Theoretical Guarantees for Causal Discovery on Large Random Graphs

Abstract

We investigate theoretical guarantees for the \emph{false-negative rate} (FNR)—the fraction of true causal edges whose orientation is not recovered, under single-variable random interventions and an $\epsilon$-interventional faithfulness assumption that accommodates latent confounding. For sparse Erdős--Rényi directed acyclic graphs, where the edge probability scales as $p_e = \Theta(1/d)$, we show that the FNR concentrates around its mean at rate $O\bigl(\tfrac{\log d}{\sqrt d}\bigr)$, implying that large deviations above the expected error become exponentially unlikely as dimensionality increases.
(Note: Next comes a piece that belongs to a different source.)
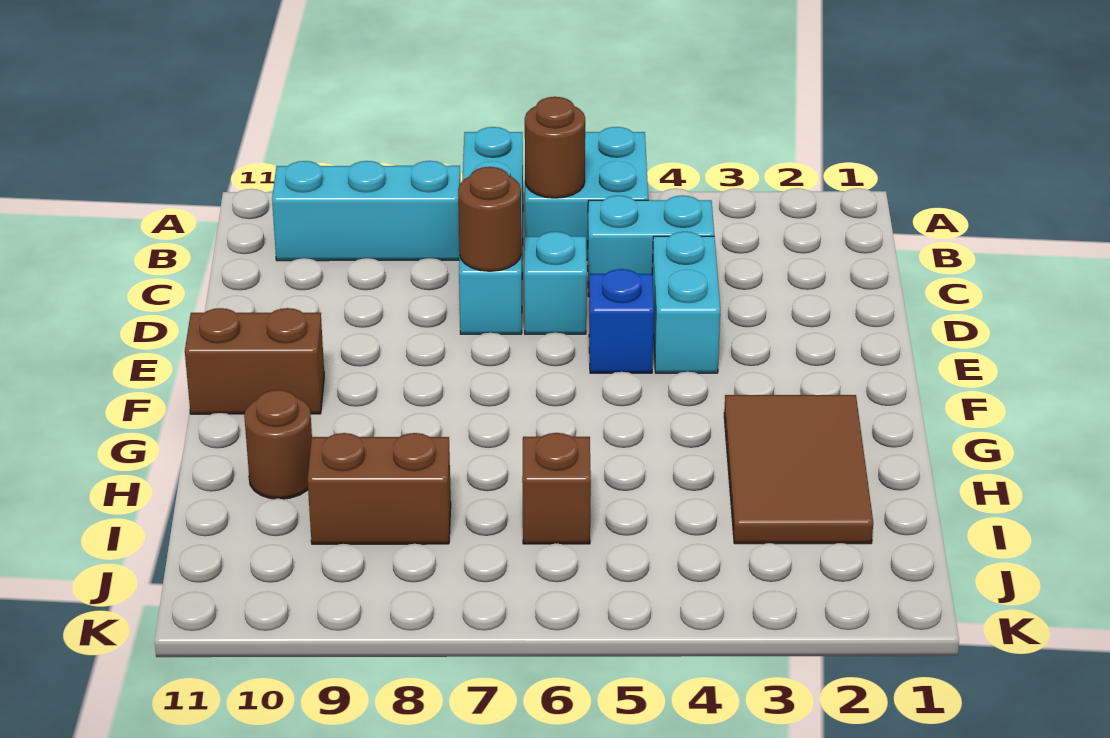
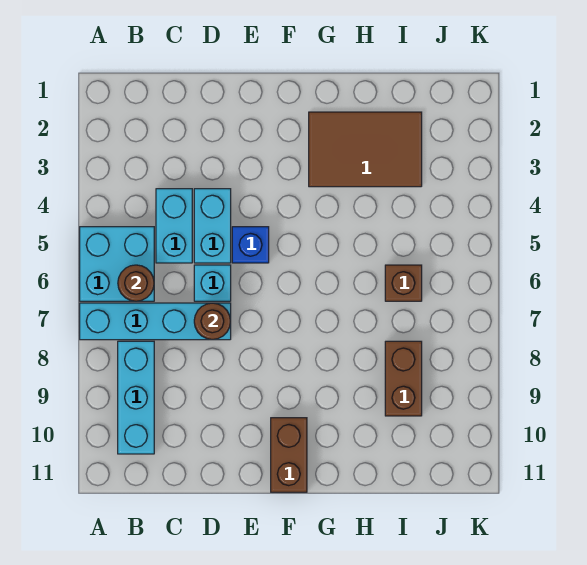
cyan brick D4:E4 level 1 -> cyan brick D4:D5 level 1
brown round brick H10 level 1 -> none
This concentration ensures that derived upper bounds hold with high probability in large-scale settings. Extending the analysis to generalized Barabási--Albert graphs reveals an even stronger phenomenon: when the degree exponent satisfies $\gamma > 3$, the deviation width scales as $O\bigl(d^{\beta - \frac{1}{2}}\bigr)$ with $\beta = 1/(\gamma - 1) < \frac{1}{2}$, and hence vanishes in the limit. This demonstrates that heterogeneous, heavy-tailed degree structures commonly observed in empirical networks can intrinsically regularize causal discovery by reducing variability in orientation error. These finite-dimension results provide the first dimension-adaptive, faithfulness-robust guarantees for causal structure recovery, and challenge the intuition that high dimensionality and network heterogeneity necessarily hinder accurate discovery. Our simulation results corroborate these theoretical predictions, showing that the FNR indeed concentrates and often vanishes in practice as dimensionality grows.